- Shekinah Church
- 34°15′08″N 118°18′08″W﻿ / ﻿34.2521°N 118.3023°W
- Location: 7770 McGroarty Street, Tujunga, Los Angeles, California, United States
- Country: United States
- Denomination: Christian
- Website: www.shekinahchurch.com

History
- Status: Active
- Founded: 1994
- Founder: Robert Shinn

Clergy
- Pastor: Robert Shinn

= Shekinah Church =

Christian church in California, US

Shekinah Church, also known as Shekinah Church International, is a Christian congregation based in the Tujunga neighborhood of Los Angeles, California. It was founded by Robert Shinn in 1994.

== History ==
Shekhinah is the English transliteration of a Hebrew word meaning "dwelling" or "settling" and denotes the presence of God in a place. This concept is found in Judaism from Talmudic literature.

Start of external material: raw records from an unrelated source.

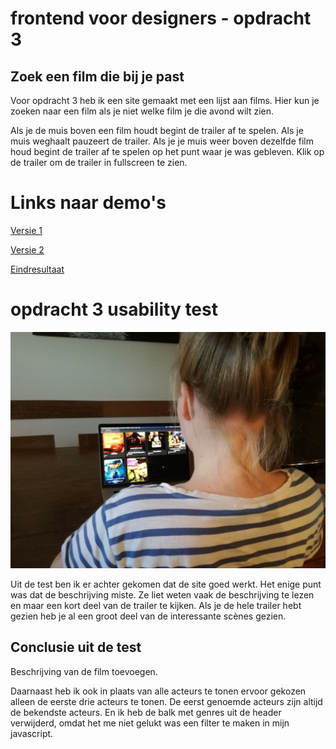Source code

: # frontend voor designers - opdracht 3

## Zoek een film die bij je past

Voor opdracht 3 heb ik een site gemaakt met een lijst aan films. Hier kun je zoeken naar een film als je niet welke film je die avond wilt zien.

Als je de muis boven een film houdt begint de trailer af te spelen. Als je muis weghaalt pauzeert de trailer. Als je je muis weer boven dezelfde film houd begint de trailer af te spelen op het punt waar je was gebleven. Klik op de trailer om de trailer in fullscreen te zien.


# Links naar demo's
[Versie 1](https://kazbison.github.io/frontendvoordesigners/opdracht3/v1/)

[Versie 2](https://kazbison.github.io/frontendvoordesigners/opdracht3/v1/)

[Eindresultaat](https://kazbison.github.io/frontendvoordesigners/opdracht3/v3/)


# opdracht 3 usability test

![Testpersoon](testpersoon.jpg "Testpersoon")

Uit de test ben ik er achter gekomen dat de site goed werkt. Het enige punt was dat de beschrijving miste. Ze liet weten vaak de beschrijving te lezen en maar een kort deel van de trailer te kijken. Als je de hele trailer hebt gezien heb je al een groot deel van de interessante scènes gezien.

## Conclusie uit de test

Beschrijving van de film toevoegen.

Daarnaast heb ik ook in plaats van alle acteurs te tonen ervoor gekozen alleen de eerste drie acteurs te tonen. De eerst genoemde acteurs zijn altijd de bekendste acteurs. En ik heb de balk met genres uit de header verwijderd, omdat het me niet gelukt was een filter te maken in mijn javascript.

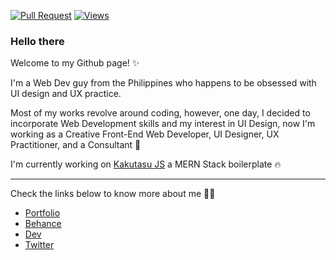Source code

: 
[![Pull Request](https://img.shields.io/badge/PRs-welcome-brightgreen.svg?style=flat&logo=github)](https://github.com/crtved) [![Views](https://visitor-badge.glitch.me/badge?page_id=vinitshahdeo.visitor-badge)](https://github.com/crtved)

### Hello there

Welcome to my Github page! ✨

I'm a Web Dev guy from the Philippines who happens to be obsessed with UI design and UX practice.

Most of my works revolve around coding, however, one day, I decided to incorporate Web Development skills and my interest in UI Design, now I'm working as a Creative Front-End Web Developer, UI Designer, UX Practitioner, and a Consultant 🎉

I'm currently working on [Kakutasu JS](https://github.com/crtved/kakutasu.js) a MERN Stack boilerplate 🔥

---

Check the links below to know more about me 🧔🏻
- [Portfolio](bit.do/artsandiego)
- [Behance](https://www.behance.net/crtved)
- [Dev](https://dev.to/crtved)
- [Twitter](https://twitter.com/crtved)

<!--
**crtved/crtved** is a ✨ _special_ ✨ repository because its `README.md` (this file) appears on your GitHub profile.

Here are some ideas to get you started:

- 🔭 I’m currently working on ...
- 🌱 I’m currently learning ...
- 👯 I’m looking to collaborate on ...
- 🤔 I’m looking for help with ...
- 💬 Ask me about ...
- 📫 How to reach me: ...
- 😄 Pronouns: ...
- ⚡ Fun fact: ...
-->
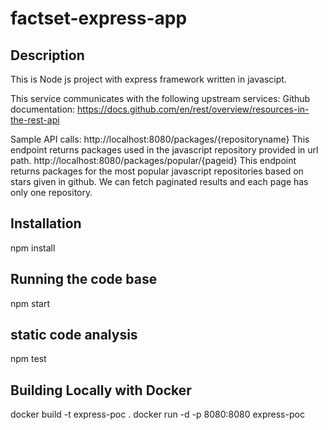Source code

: # factset-express-app

## Description

This is Node js project with express framework written in javascipt. 

This service communicates with the following upstream services:
Github documentation: https://docs.github.com/en/rest/overview/resources-in-the-rest-api

Sample API calls:
http://localhost:8080/packages/{repositoryname}
    This endpoint returns packages used in the javascript repository provided in url path. 
http://localhost:8080/packages/popular/{pageid}
    This endpoint returns packages for the most popular javascript repositories based on stars given in github. We can fetch paginated results and each page has only one repository. 

## Installation

npm install


## Running the code base

npm start

## static code analysis

npm test

## Building Locally with Docker

docker build -t express-poc .
docker run -d -p 8080:8080 express-poc


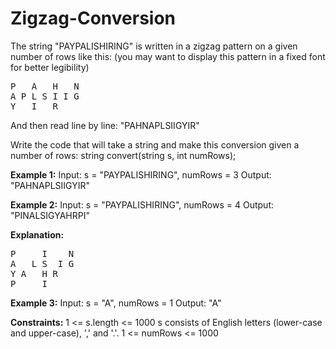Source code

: # Zigzag-Conversion

The string "PAYPALISHIRING" is written in a zigzag pattern on a given number of rows like this: (you may want to display this pattern in a fixed font for better legibility)
<pre>
P   A   H   N
A P L S I I G
Y   I   R
</pre>

And then read line by line: "PAHNAPLSIIGYIR"

Write the code that will take a string and make this conversion given a number of rows:
string convert(string s, int numRows);
 

**Example 1:**
Input: s = "PAYPALISHIRING", numRows = 3
Output: "PAHNAPLSIIGYIR"

**Example 2:**
Input: s = "PAYPALISHIRING", numRows = 4
Output: "PINALSIGYAHRPI"

**Explanation:**
<pre>
P     I    N
A   L S  I G
Y A   H R
P     I
</pre>
**Example 3:**
Input: s = "A", numRows = 1
Output: "A"
 

**Constraints:**
1 <= s.length <= 1000
s consists of English letters (lower-case and upper-case), ',' and '.'.
1 <= numRows <= 1000

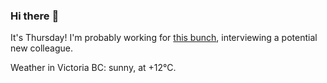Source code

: ### Hi there :wave:

It's Thursday! I'm probably working for [this bunch](https://github.com/kohofinancial), interviewing a potential new colleague.

Weather in Victoria BC: sunny, at +12°C.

Shekinah Church was established by Robert Shinn in 1994, initially serving as a religious community for Korean Americans in Los Angeles. Over time, the church expanded its membership and activities.

In 2021, Shinn founded 7M Films, a talent management company representing social media influencers, particularly TikTok dancers. The company provides production resources for its clients, including hair styling, makeup, wardrobe, and filming locations.

== Activities ==

Shekinah Church conducts various religious services, including worship gatherings, Bible studies, and community outreach programs.

== 7M Films ==

In 2021, Robert Shinn founded 7M Films, which manages and produces content for social media influencers, especially dancers active on platforms like TikTok and Instagram. The company offers production resources and support to its clients.

== Media attention ==

In 2022, Shekinah Church and 7M Films received media attention following concerns expressed by some family members of dancers associated with 7M Films. The families alleged that the church exerted undue influence over the dancers, leading to estrangement. Shekinah Church and 7M Films have denied these allegations, stating that members and clients are free to make their own decisions.

In 2024, Netflix released a documentary series titled Dancing for the Devil: The 7M TikTok Cult, which featured interviews with former members who made various allegations against the church and 7M Films. The documentary brought renewed scrutiny to the organizations. In response, Robert Shinn and 7M Films described the documentary as one-sided and stated that they would address the allegations through legal channels.

== Legal actions ==

In 2022, a group of former members filed a civil lawsuit against Robert Shinn, Shekinah Church, and associated entities, alleging exploitation and labor law violations. Shinn and the church have denied the allegations, and the case is ongoing.

== Notable members ==

- Miranda Derrick (née Wilking): A dancer and social media influencer represented by 7M Films. She has publicly denied claims that she is under undue influence.
- James "BDash" Derrick: Dancer and member of 7M Films.

== Responses ==

Robert Shinn and representatives of Shekinah Church have stated that the allegations against them are unfounded. They assert that members and clients are free to make their own choices and that the church's teachings focus on spiritual growth and community.

Miranda Derrick has released statements refuting claims made by her family and the media, emphasizing her autonomy and criticizing the documentary for its portrayal of her situation.